Inside Higher Ed reports that Felice J. Levine, executive director of the American Educational Research Association, is happy with the final rule. I’m curious about why; it doesn’t seem to give her anything she asked for in 2011.
[Scott Jaschik, “U.S. Issues Final Version of ‘Common Rule’ on Research Involving Humans,” Inside Higher Ed, January 19, 2017.]
[Edited at 11:12AM to mention the normal educational practices in penultimate paragraph.]
Here’s Scott Jaschik’s reporting on social science reactions to the final rule:
Early reactions from social science groups to the changes in the common rule were positive. Various provisions suggest that institutional review boards, which must review proposals to study humans, work to understand the needs of different kinds of researchers, and that there are different levels of risk associated with taking an experimental drug and answering confidential survey questions.
A statement from Felice J. Levine, executive director of the American Educational Research Association, said, “The revised regulations definitely show the care and hard work that went into this extensive effort to modernize the common rule. An open process that began in July 2011 has led in January 2017 to regulations that are more nuanced and that far better align human research protection and social and behavioral science research, taking into consideration level of risk and benefits. It is a fine outcome for research participants and for human science.”
For anthropology, the reaction was more mixed. Anthropologists pushed hard for specific mention of “participant observation” (a key tool of their discipline). The hope is that mention of this methodology will make it easier for institutional review boards to approve projects involving this approach. Sometimes in the past, [Edward Liebow of the American Anthropological Association] said, IRB members or others have not understood that the relationship between an anthropologist engaged in participant observation isn’t the same as a scholar who is interviewing his or her research subjects.
But he said that his association was “especially concerned” that the final version of the rule did not exempt participant observation, as his organization had urged.
I can understand Liebow’s disappointment; the final rule offers little aid to frustrated ethnographers.

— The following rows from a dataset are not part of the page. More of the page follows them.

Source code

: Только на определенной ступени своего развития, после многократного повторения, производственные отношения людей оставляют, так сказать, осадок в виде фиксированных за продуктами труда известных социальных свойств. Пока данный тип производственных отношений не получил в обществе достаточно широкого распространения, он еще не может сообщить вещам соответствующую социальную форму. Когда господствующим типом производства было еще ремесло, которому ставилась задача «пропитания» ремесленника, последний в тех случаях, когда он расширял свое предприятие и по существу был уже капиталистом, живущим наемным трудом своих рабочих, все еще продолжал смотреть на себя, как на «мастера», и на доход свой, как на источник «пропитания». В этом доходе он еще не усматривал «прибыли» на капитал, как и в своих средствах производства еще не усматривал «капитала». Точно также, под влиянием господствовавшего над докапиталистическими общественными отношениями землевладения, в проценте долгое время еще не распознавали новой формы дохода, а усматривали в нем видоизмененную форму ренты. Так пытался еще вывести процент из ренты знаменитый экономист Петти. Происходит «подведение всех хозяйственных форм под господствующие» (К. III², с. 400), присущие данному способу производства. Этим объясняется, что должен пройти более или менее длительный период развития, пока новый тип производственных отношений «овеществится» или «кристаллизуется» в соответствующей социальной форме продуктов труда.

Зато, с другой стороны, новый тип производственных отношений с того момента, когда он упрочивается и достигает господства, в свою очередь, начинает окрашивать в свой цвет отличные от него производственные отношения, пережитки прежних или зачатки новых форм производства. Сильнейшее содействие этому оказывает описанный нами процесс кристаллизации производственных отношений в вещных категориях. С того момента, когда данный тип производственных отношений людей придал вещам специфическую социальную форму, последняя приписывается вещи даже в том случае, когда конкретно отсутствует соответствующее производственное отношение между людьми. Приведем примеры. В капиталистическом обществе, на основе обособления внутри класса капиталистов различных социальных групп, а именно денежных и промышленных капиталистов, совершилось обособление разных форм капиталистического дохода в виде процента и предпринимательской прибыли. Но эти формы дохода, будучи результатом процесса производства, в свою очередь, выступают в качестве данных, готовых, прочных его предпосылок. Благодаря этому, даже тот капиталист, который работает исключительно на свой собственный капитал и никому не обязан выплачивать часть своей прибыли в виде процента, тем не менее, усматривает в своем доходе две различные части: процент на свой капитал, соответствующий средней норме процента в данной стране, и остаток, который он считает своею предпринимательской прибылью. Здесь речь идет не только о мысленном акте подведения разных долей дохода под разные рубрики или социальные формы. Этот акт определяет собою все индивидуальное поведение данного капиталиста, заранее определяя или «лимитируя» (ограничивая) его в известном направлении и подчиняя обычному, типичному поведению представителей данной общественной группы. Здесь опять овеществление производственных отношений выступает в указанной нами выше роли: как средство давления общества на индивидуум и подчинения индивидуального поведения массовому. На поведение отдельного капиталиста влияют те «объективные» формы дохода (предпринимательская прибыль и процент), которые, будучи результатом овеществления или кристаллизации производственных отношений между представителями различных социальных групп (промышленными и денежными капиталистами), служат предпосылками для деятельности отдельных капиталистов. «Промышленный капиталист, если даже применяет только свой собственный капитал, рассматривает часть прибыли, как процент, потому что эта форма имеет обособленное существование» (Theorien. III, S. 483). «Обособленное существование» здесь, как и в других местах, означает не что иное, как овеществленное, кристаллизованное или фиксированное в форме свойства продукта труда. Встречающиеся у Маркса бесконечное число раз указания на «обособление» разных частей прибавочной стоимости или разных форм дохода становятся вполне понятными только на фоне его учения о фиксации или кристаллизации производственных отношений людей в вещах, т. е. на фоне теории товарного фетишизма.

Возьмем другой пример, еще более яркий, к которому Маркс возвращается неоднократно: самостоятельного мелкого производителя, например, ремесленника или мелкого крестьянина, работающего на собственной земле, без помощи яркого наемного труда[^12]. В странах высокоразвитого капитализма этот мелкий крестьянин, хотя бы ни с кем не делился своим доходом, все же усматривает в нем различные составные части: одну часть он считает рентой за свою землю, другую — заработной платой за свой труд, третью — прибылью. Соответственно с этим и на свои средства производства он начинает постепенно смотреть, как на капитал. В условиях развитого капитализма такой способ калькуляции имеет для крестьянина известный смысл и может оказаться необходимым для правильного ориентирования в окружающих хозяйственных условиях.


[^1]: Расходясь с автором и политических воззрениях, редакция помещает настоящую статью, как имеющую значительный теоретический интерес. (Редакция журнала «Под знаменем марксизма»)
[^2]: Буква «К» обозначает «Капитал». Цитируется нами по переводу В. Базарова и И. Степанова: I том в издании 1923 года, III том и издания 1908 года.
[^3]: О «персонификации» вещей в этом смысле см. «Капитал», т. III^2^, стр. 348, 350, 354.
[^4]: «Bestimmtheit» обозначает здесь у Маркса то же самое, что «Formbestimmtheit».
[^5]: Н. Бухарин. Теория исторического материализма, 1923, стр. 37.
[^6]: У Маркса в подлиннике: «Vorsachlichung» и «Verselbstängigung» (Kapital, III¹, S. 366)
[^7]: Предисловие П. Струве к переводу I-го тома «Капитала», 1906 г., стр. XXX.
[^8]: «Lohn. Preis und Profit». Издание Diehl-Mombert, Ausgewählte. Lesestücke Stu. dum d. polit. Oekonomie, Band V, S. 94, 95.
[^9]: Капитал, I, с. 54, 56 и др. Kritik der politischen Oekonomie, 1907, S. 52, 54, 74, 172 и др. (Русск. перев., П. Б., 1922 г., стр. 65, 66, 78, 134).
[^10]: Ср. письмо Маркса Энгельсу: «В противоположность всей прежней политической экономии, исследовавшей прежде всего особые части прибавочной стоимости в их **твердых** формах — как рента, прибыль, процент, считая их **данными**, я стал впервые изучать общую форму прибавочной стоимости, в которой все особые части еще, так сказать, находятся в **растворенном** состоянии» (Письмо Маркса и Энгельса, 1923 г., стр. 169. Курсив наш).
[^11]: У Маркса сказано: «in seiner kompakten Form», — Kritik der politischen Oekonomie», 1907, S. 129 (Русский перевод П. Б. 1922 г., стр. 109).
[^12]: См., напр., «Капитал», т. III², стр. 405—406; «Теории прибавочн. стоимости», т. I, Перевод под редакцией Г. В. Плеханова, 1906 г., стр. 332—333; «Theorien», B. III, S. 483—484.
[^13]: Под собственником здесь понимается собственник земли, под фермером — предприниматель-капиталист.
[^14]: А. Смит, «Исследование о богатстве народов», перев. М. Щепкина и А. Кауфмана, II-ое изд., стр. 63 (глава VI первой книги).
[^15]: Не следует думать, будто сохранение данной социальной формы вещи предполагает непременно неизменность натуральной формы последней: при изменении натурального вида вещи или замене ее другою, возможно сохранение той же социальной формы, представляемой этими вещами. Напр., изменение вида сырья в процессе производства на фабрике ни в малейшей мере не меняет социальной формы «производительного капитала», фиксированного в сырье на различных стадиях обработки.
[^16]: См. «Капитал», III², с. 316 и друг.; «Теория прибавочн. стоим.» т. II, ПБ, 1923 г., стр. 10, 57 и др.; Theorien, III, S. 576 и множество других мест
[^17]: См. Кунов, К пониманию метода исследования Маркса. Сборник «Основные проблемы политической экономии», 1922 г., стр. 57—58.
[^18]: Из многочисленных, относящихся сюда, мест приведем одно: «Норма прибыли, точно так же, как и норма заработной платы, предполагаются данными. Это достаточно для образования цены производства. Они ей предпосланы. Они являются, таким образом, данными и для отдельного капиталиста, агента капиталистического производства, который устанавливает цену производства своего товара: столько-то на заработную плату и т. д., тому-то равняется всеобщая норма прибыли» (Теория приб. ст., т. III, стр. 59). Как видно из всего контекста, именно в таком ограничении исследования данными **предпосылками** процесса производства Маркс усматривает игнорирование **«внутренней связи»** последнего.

I have more trouble understanding Levine’s satisfaction. In response to the 2011 ANPRM, she drafted the “Social and Behavioral Science White Paper,” which called for dramatic reforms to the IRB process. The final rule is largely unresponsive to the concerns expressed in that paper:
- The White Paper objected to the current §46.116(a)(2) requirement that informed consent include a “description of any reasonably foreseeable risks or discomforts to the subject,” suggesting that “reasonably foreseeable harms” might better apply. The final rule does not make that change.

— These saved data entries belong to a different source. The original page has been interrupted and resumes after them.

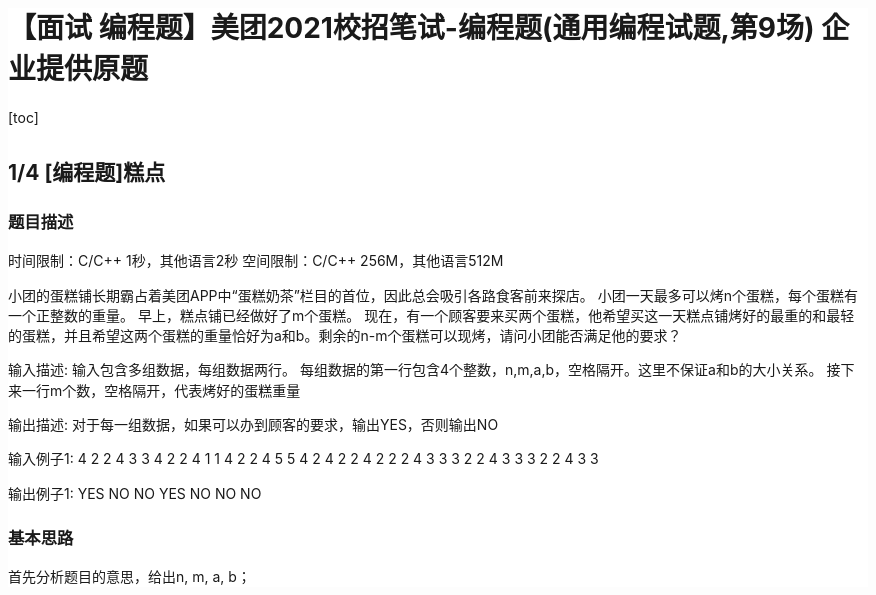 # 【面试 编程题】美团2021校招笔试-编程题(通用编程试题,第9场) 企业提供原题 

[toc]

## 1/4 [编程题]糕点

### 题目描述

时间限制：C/C++ 1秒，其他语言2秒
空间限制：C/C++ 256M，其他语言512M

小团的蛋糕铺长期霸占着美团APP中“蛋糕奶茶”栏目的首位，因此总会吸引各路食客前来探店。
小团一天最多可以烤n个蛋糕，每个蛋糕有一个正整数的重量。
早上，糕点铺已经做好了m个蛋糕。
现在，有一个顾客要来买两个蛋糕，他希望买这一天糕点铺烤好的最重的和最轻的蛋糕，并且希望这两个蛋糕的重量恰好为a和b。剩余的n-m个蛋糕可以现烤，请问小团能否满足他的要求？

输入描述:
输入包含多组数据，每组数据两行。
每组数据的第一行包含4个整数，n,m,a,b，空格隔开。这里不保证a和b的大小关系。
接下来一行m个数，空格隔开，代表烤好的蛋糕重量

输出描述:
对于每一组数据，如果可以办到顾客的要求，输出YES，否则输出NO

输入例子1:
4 2 2 4
3 3
4 2 2 4
1 1
4 2 2 4
5 5
4 2 4 2
2 4
2 2 2 4
3 3
3 2 2 4
3 3
3 2 2 4
3 3

输出例子1:
YES
NO
NO
YES
NO
NO
NO

### 基本思路

首先分析题目的意思，给出n, m, a, b；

- The White Paper objected to the current rule’s “general mandate to apprise subjects as part of the informed consent process of alternatives to treatment or why it may be in their best interest not to participate. (Such requirements are sometimes appropriate, but add complexity and foster confusion where they are not.)” The final rule maintains the current rule’s language on this point.

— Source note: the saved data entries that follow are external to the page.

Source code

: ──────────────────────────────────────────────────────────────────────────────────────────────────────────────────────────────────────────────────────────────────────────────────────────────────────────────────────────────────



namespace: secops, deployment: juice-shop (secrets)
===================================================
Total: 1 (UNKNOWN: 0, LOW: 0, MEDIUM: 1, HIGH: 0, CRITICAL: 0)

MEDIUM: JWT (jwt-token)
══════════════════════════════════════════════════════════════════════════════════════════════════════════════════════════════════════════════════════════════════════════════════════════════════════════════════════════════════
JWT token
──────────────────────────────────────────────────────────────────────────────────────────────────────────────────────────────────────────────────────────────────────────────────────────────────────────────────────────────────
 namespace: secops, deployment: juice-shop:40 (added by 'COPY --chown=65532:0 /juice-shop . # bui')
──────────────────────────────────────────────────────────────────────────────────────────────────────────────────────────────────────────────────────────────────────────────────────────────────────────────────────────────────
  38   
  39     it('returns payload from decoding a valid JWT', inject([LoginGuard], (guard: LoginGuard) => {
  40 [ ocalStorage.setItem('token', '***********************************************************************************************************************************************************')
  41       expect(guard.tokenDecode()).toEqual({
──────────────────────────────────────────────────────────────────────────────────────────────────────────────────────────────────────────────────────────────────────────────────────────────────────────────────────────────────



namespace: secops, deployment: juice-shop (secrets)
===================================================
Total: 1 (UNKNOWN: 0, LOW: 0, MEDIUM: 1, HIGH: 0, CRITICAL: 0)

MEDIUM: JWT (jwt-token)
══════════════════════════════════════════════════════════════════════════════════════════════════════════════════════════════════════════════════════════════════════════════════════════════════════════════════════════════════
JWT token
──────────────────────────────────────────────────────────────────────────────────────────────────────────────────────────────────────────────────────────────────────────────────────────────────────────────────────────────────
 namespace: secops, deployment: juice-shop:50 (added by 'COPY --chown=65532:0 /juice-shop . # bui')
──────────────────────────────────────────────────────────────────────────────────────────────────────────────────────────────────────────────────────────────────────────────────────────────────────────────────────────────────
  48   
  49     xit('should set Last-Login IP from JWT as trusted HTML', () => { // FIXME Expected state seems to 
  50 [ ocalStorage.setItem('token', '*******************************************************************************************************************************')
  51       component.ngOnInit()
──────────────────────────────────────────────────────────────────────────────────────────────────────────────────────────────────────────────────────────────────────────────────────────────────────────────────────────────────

- The White Paper “strongly support[ed] the requirement of an appeals process.” This was not included in the NPRM or final rule.
- The White Paper argued that “it should be incumbent on the reviewer to state specifically in writing what aspect of a registration document leads to doubt a project’s excused status and to refrain from review where it finds none.” The final rule [§__.115(a)(3)] takes a small step in requiring documentation of “the rationale for conducting continuing review of research that otherwise would not require continuing review,” but it does not require such a rationale for denying an exemption.
The final rule, with its announcement, is 543 pages long in its initial format, so perhaps it includes some of the White Paper’s recommendations that I have overlooked.
It’s also possible that Levine is thinking primarily of the final rule’s provisions for research “involving normal educational practices,” which I have not examined so closely. But the new rule seems to make this research harder; to win exemption, research must be “not likely to adversely impact students’ opportunity to learn required educational content or the assessment of educators who provide instruction,” something not required by the current regulations.
So far, I can’t see why Levine is calling this a win.